How to engage employees in their finances to reduce stress alt

Financial wellness and the workplace

A commonly used definition of financial wellness is having an understanding of your financial situation and taking care of it in such a way that you are prepared for financial changes in your life. Maintaining this balance consists of being comfortable with where your money comes from and planning for where it is going in the future.

The Money Advice Service (MAS) recently found that more than 16 million people in the UK have less than £100 in savings

According to recent research from Barclays of 100 UK employers, nearly half (46%) of employees worry about their finances, 20% avoid thinking about their finances because they find it upsetting and 18% lose sleep due to financial stress.

What are the ramifications for employers? PWC employee financial wellness research highlights that of those employees who are stressed about their finances, 48% are distracted at work and 50% spend 3 or more hours a day dealing with financial matters. Lost productivity resulting from financial related stress in the workplace is believed to equate to 4% of UK employers bottom line, totalling almost £19bn.

The causes of financial stress

What are the causes of financial stress? CIPD financial well-being research shows that the biggest causes of stress and detractors from positive financial well-being are 1) only just earning enough money to get by 2) associated hassles involved with saving 3) the time it takes to manage money 4) difficulty in interpreting financial jargon.

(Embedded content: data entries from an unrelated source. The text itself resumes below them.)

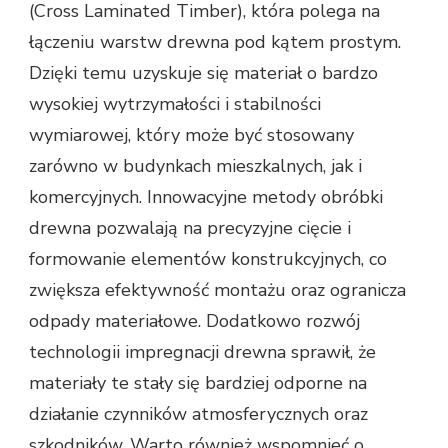
(Cross Laminated Timber), która polega na
łączeniu warstw drewna pod kątem prostym.
Dzięki temu uzyskuje się materiał o bardzo
wysokiej wytrzymałości i stabilności
wymiarowej, który może być stosowany
zarówno w budynkach mieszkalnych, jak i
komercyjnych. Innowacyjne metody obróbki
drewna pozwalają na precyzyjne cięcie i
formowanie elementów konstrukcyjnych, co
zwiększa efektywność montażu oraz ogranicza
odpady materiałowe. Dodatkowo rozwój
technologii impregnacji drewna sprawił, że
materiały te stały się bardziej odporne na
działanie czynników atmosferycznych oraz
szkodników. Warto również wspomnieć o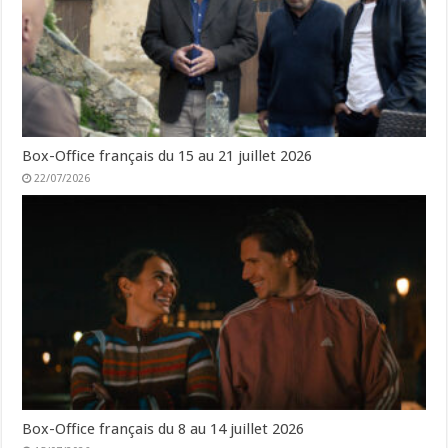
Box-Office français du 15 au 21 juillet 2026
22/07/2026
Box-Office français du 8 au 14 juillet 2026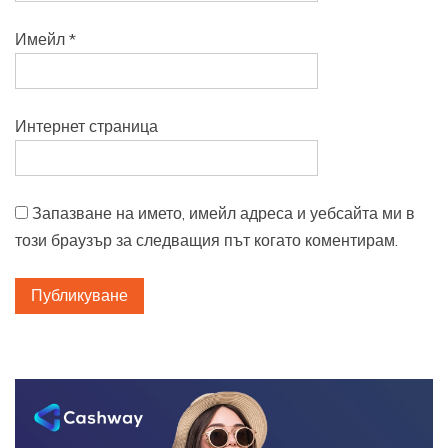
Имейл
*
Интернет страница
Запазване на името, имейл адреса и уебсайта ми в
този браузър за следващия път когато коментирам.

Another key factor we face is the use of technology in our daily lives, making it easier to spend the little disposable income we have left after rising living costs with the click of a button. Social media bombards us with images promoting celebrity fashion lines or their favourite holiday spots, subconsciously draining our will power to save. It’s unfortunate that celebrities don’t post about their retirement goals and share the financial planning advantages they are getting by paying very large fees to tax planners and financial advisers.

Despite all of this, some published reports still do not identify people's finances as a root cause of stress in the workplace and tend to focus more on internal work activities such as Acas’ stress at work report www.acas.org.uk/CHttpHandler.ashx?id=1072&p=0  This leads us to ask whether enough focus is placed on helping employees with stress at work that is driven by external factors as well as work related activities.

How to ease financial stress for your employees

What does this information tell us and what can be done to help ease the effects on financial stress on productivity in the workplace? Recent market research shows us: 49% of staff feel their workplaces should do more to make them better informed about their finances (Source: City AM), Two-thirds of 18–24-year-olds value savings as part of their overall financial wellbeing (Source: YouGov) and 78% of employees believe that having a savings nest egg would help with their everyday stress levels (Source: YouGov for Unum). 

I’m sure we all know the saying, ‘give a man a fish and you feed him for a day; teach a man to fish and you feed him for a lifetime.’ It simply isn’t possible to just pay off all our employee’s debt and give them additional money to booster their savings pots, added to the additional costs of rising pensions auto-enrolment minimum contributions. It is far more achievable and cost effective to educate them on how to manage money and make available solutions that help people get into better financial habits.

Financial literacy is a major problem.  Financial planning has only very recently started being delivered in schools and financial advice is only readily available to those who can afford it, how can we expect our fellow human beings to learn healthy financial habits, when there is such an impetus to spend? Providing financial education programmes, especially to our younger workforce, should be a primary objective. This would empower employees to understand simple things from how budgeting money works and getting best value from energy suppliers, to understanding how much we need to put away now to afford the things in life that matter to us most; buying a house, family planning and retirement. Education can be delivered both online and during face to face in seminars, making it easier to address all employees in an increasingly changing work environment.

As well as helping to educate, we can make doing the right thing easier for our workforce, by including financial wellbeing products in our benefits packages to support employees at all stages of their financial journey. We can assist our employees in achieving their savings goals by providing workplace ISAs that can be funded through employee net pay, to help support better savings habits and reduce the risk of spending before you save.

We are seeing some innovative employers allow pension funding to be directed into alternative savings products such as ISAs to help employees achieve goals like buying their first house. This re-direction of pension budget receives greater recognition, appreciation and engagement with employees.

Additionally, debt consolidation products can be used and positioned by third parties to help reduce the cost of debt associated with using pay day loans found on the high street where APR is typically a 4 figure %.

It’s now time to probe financial stress as a cause of stress in the workplace and empower employees with simple education and savings tools to make good financial decisions.